Gamasutra sister site GameCareerGuide has posted the results of a challenge posed to its readers -- to create a game that uses just a single button -- while beginning a new one that explores what it takes to make a good kids' game.

One Button Control

GameCareerGuide challenged its readers to separate themselves from emerging technologies and complex control interfaces, and instead focus on creating a simple title that uses a one-button control scheme.

The winning entries are:

- Livia Alves dos Reis Moura, Student at Universidade Federal de Minas Gerais, Wishing Well

- Karel Moricky, Game Designer at Bohemia Interactive, Morsed

- Ivan Low Jun Zhi, Asia Pacific University College of Technology and Innovation, Hamada-san the Apprentice

- Michael Stephens, Ohio University Digital Media, Red Runner

- Paulo Alexandre de Oliveira Caetano, IT Tech Support

- Tristan T. Angeles, University of the Philippines, College of Development Communication Alumni, Click Away!: The Game of Fashion Photography

- Stephen Miller, Student at Tribeca Flashpoint Digital Media Arts Academy, Polarity

- Nikki Dibya Wardhana Game Designer at Agate Studio, Zen Bladder

- Krasimir Plamenov Gatev, Game Designer at Haemimont Games, Blast the Core

The full results, with details from each winner, are live now at GameCareerGuide.

Think Of The Children

For the latest Game Design Challenge, GCG asked its readers to come up with a game design targeted at young children.
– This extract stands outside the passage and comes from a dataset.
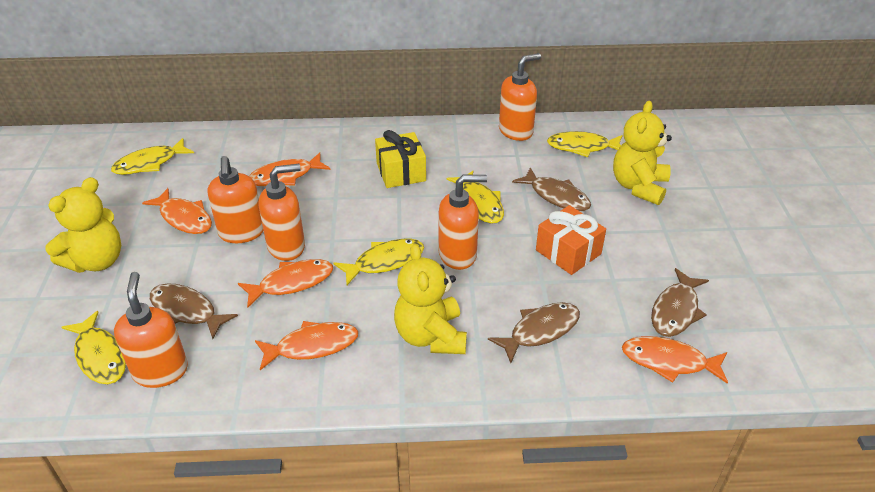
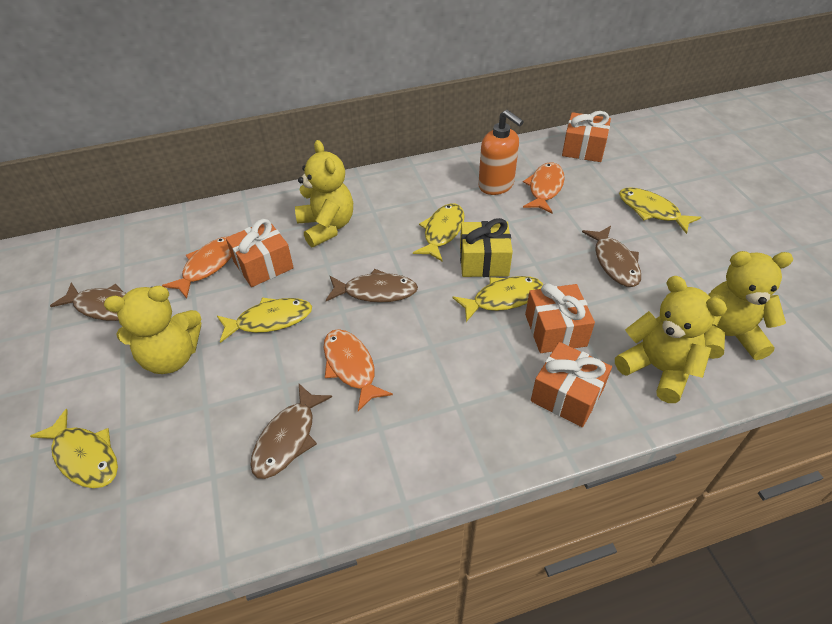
orange fish: 5 -> 3
orange gift: 1 -> 4
orange soap dispenser: 5 -> 1
yellow teddy bear: 3 -> 4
"For this latest Game Design Challenge, come up with a game that specifically appeals to the interests (and abilities) of young children. Keep in mind that young kids might not be able to read tutorial text, and might not be used to traditional game tropes that we tend to take for granted, so make sure your game can be played by users of all ages and skill levels. It's always a plus if adults will enjoy the game too!"

"Any platform or interface is free game -- let your imaginations run wild!"

Full details are available at GameCareerGuide, and all readers are eligible -- and welcome -- to submit designs.